Crown Prince of the Song dynasty
- Reign: 1207–1220
- Predecessor: Title Vacant
- Successor: Zhao Hong
- Emperor: Emperor Ningzong
- Born: 1192
- Died: 1220 (aged 27–28)
- House: House of Zhao
- Father: Zhao Xibang

= Zhao Xun (Song dynasty) =

Chinese prince (1192–1220)

Zhao Xun (趙詢, 1192–1220) was a Chinese prince. He was the first of the three adopted crown princes of the childless Emperor Ningzong. He was a descendant of Emperor Taizu through Zhao Dezhao. He was skilled at calligraphy.

== As Crown Prince ==
His original name was Zhao Yuyuan and he originally lived in Qingtian. When he was only 6, he was adopted by the childless Emperor Ningzong in 1198. After he was adopted, he changed his name to Zhao Yan.

In 1202, he worshipped the military martial arts.
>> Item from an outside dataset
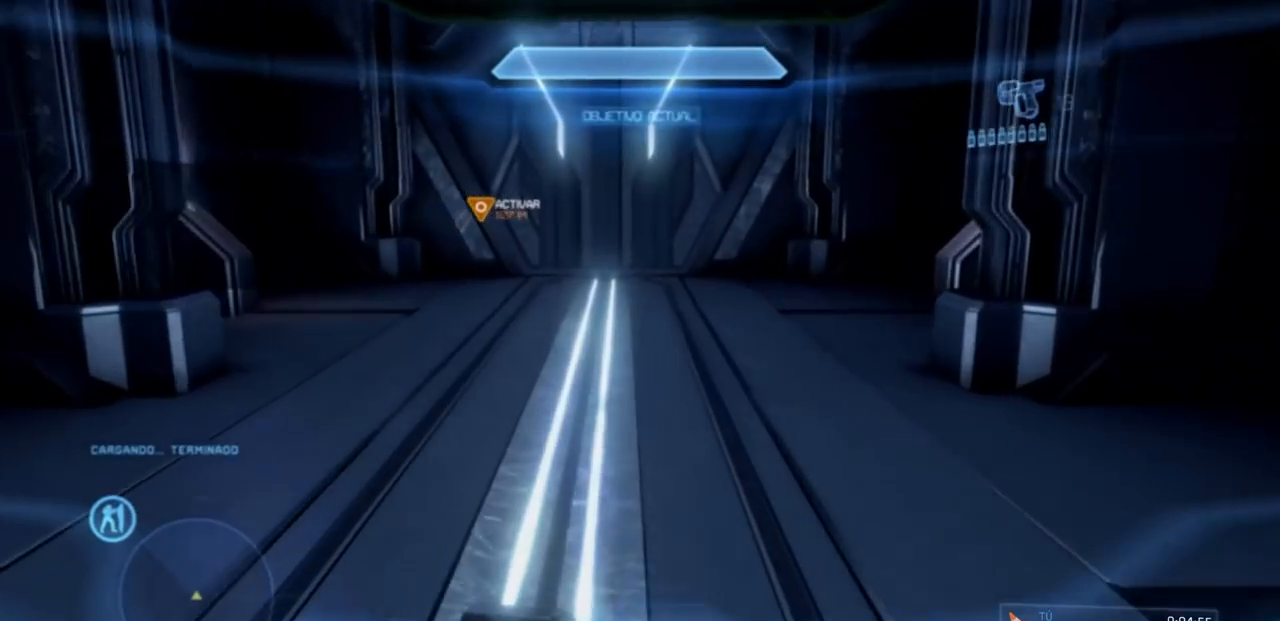
{"buttons": [], "left_stick": "up", "right_stick": "center", "events": []}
He became Crown Prince in 1207. Zhao Yan's son, Zhao Naiyu (趙乃裕), was born around this time but the exact date is unknown. Zhao Naiyu's profile in Geni estimates his birth between 1197 and 1257. It is more likely however, that an accurate estimated birth range is from 1205 to 1220.

Zhao Yan changed his name to Zhao Chu at an unspecified date. Zhao Chu was renamed Zhao Xun at an unspecified date. He died from dysentery in 1220. He was given the posthumous name Jingxian Taizi (景献太子).